I have to find the limit of $x^x$ as $x$ approaches $0$ without derivatives.

Answer 1

We wish to find $\lim_{x\to0^{+}}x^{x}$. Notice

$$x^{x}=e^{x\ln(x)}=e^{(-1)\frac{\ln(\frac{1}{x})}{(\frac{1}{x})}}$$

so it suffices to find $\lim_{y\to\infty}\frac{\ln(y)}{y}$.

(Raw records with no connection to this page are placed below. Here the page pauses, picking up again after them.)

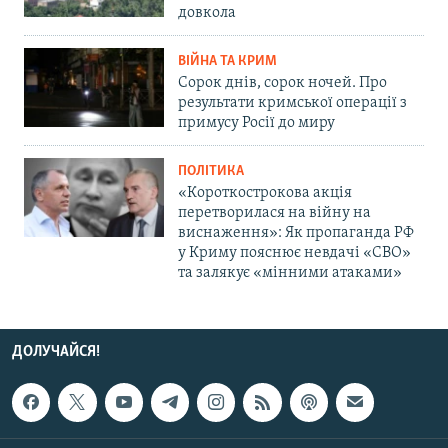
довкола
ВІЙНА ТА КРИМ
Сорок днів, сорок ночей. Про
результати кримської операції з
примусу Росії до миру
ПОЛІТИКА
«Короткострокова акція
перетворилася на війну на
виснаження»: Як пропаганда РФ
у Криму пояснює невдачі «СВО»
та залякує «мінними атаками»
ДОЛУЧАЙСЯ!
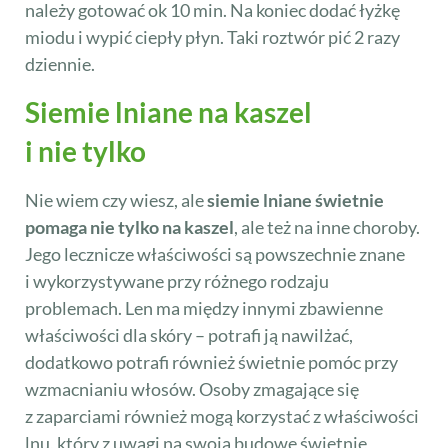
należy gotować ok 10 min. Na koniec dodać łyżkę
miodu i wypić ciepły płyn. Taki roztwór pić 2 razy
dziennie.
Siemie lniane na kaszel
i nie tylko
Nie wiem czy wiesz, ale
siemie lniane świetnie
pomaga nie tylko na kaszel
, ale też na inne choroby.
Jego lecznicze właściwości są powszechnie znane
i wykorzystywane przy różnego rodzaju
problemach. Len ma między innymi zbawienne
właściwości dla skóry – potrafi ją nawilżać,
dodatkowo potrafi również świetnie pomóc przy
wzmacnianiu włosów. Osoby zmagające się
z zaparciami również mogą korzystać z właściwości
lnu, który z uwagi na swoją budowę świetnie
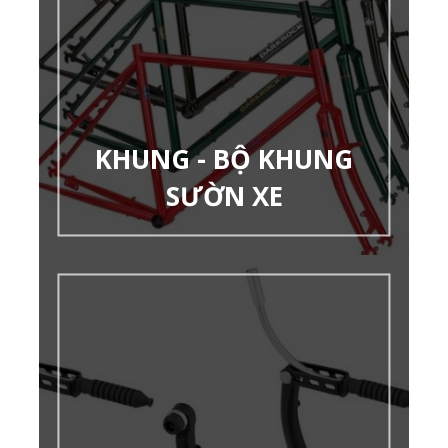
KHUNG - BỘ KHUNG
SƯỜN XE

$$\frac{\ln(y)}{y}=\frac{1}{y}\int_{1}^{y}\frac{1}{t}dt.$$

For $y\ge1$ we have that $\sqrt{y}\le y$ so $\frac{1}{y}\le\frac{1}{\sqrt{y}}$ so:

$$\frac{\ln(y)}{y}\le\frac{1}{y}\int_{1}^{y}\frac{1}{\sqrt{t}}dt=\frac{1}{y}(2\sqrt{y}-2)=\frac{2}{\sqrt{y}}-\frac{2}{y}.$$

But also $\frac{\ln(y)}{y}\ge0$ for $y\ge1$. By squeeze theorem the limit is $0$. Hence,

$$\lim_{x\to0^{+}}x^{x}=1.$$

Answer 2

I'm not sure if what i'm doing is right, please feel free to add comments if i was wrong: $\lim_{x \to 0} x^x = \lim_{x \to \infty} (\frac{1}{x})^\frac{1}{x} =\lim_{x \to \infty} \frac{1}{\sqrt[x]{x}}=\frac{1}{\lim_{x \to \infty}\sqrt[x]{x}}=1$